Tareas por hacer:
1. En el texto sobre la película, resume en forma de lista el párrafo que empieza con «La hipertrofia de la masculinidad» y conserva sus ideas principales.
2. Repite sin cambios el fragmento del texto que empieza con «Pero, cuidado, que» y sigue hasta «acepte o rechace.».

----- Texto -----

Pero, cuidado, que el filme de la ateniense no es la melonada que el lector está pensando. La Tsangari ha declarado que su compenetración con los personajes resulta “más comprensiva que airada”, pero esas palabras a mí no me convencen en lo más mínimo. Cómo no ver en su excelente retrato de la masculinidad en crisis la sorna que se desliza con inteligencia, la burla que a ratos nos deja boaquiabiertos cuando campea en cada escena como Juan que se manda. Y según se prefiera, acepte o rechace.
La hipertrofia de la masculinidad, descentrada en sus estereotipos sexistas, es consecuencia de su hipocresía moral, de la caducidad de su solipsismo y del solapamiento de una solidaridad genérica que esconde, bajo el tapete, sus vulnerabilidades: aparenta la solidez matrimonial, vive todavía amparado en las faldas de la madre, no sabe cocinar o lo hace muy mal, adicto a los vicios, le tiene miedo a pincharse con una jeringa, tiene complejos por su apariencia física, no soporta ver la sangre y prefiere cortarse las nalguitas para que se las toquen. Dicho así, en su sentido más literal, hasta qué punto es posible, todavía más, sostener la idea de la posición dominante de los hombres respecto a las mujeres.

----- Registros de datos -----

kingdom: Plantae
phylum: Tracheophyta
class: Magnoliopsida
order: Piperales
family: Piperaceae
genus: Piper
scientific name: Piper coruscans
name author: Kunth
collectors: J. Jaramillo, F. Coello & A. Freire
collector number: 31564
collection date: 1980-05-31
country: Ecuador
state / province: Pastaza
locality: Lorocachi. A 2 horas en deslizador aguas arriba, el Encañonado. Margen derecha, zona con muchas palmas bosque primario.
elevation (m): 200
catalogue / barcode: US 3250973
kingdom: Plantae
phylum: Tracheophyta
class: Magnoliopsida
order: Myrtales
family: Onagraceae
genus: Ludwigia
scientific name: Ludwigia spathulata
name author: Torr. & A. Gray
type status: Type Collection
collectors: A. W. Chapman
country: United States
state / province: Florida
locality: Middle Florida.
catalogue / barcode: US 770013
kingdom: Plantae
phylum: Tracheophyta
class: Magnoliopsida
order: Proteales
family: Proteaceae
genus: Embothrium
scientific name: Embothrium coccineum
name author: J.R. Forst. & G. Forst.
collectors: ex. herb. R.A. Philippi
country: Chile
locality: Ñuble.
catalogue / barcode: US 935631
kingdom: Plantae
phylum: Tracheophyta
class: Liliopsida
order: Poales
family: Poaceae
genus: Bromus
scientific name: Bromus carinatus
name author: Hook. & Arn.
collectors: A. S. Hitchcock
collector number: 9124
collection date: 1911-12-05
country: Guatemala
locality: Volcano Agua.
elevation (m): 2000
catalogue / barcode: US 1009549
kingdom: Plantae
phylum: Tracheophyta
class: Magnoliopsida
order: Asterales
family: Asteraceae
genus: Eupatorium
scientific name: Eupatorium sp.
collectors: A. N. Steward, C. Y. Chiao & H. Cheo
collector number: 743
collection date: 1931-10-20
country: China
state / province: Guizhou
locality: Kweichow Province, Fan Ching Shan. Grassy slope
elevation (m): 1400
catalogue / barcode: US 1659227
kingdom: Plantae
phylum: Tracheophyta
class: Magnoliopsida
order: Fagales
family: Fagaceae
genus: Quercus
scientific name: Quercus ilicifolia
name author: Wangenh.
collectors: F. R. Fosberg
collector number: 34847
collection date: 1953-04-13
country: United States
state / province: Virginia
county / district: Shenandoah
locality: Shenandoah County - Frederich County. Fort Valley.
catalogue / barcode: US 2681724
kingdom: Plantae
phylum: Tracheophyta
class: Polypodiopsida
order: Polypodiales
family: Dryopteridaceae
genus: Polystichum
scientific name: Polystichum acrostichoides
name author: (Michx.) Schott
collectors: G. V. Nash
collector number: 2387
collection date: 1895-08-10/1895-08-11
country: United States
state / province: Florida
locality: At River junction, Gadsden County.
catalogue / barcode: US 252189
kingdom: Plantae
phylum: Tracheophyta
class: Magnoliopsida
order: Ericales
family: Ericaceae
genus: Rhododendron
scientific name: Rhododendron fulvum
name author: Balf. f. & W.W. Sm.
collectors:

-----

Respuestas:
1.
- La masculinidad exagerada y descentrada en sus estereotipos sexistas es consecuencia de:
  - su hipocresía moral,
  - lo caduco de su solipsismo,
  - una solidaridad entre hombres que oculta sus debilidades.
- Esas debilidades son:
  - aparentar un matrimonio sólido,
  - seguir protegido por la madre,
  - no saber cocinar o cocinar muy mal,
  - ser adicto a los vicios,
  - tener miedo a las jeringas,
  - tener complejos por su aspecto físico,
  - no aguantar ver sangre,
  - preferir cortarse las nalgas para que se las toquen.
- Visto así, el párrafo plantea hasta qué punto se puede seguir sosteniendo que los hombres dominan a las mujeres.

2.
Pero, cuidado, que el filme de la ateniense no es la melonada que el lector está pensando. La Tsangari ha declarado que su compenetración con los personajes resulta “más comprensiva que airada”, pero esas palabras a mí no me convencen en lo más mínimo. Cómo no ver en su excelente retrato de la masculinidad en crisis la sorna que se desliza con inteligencia, la burla que a ratos nos deja boaquiabiertos cuando campea en cada escena como Juan que se manda. Y según se prefiera, acepte o rechace.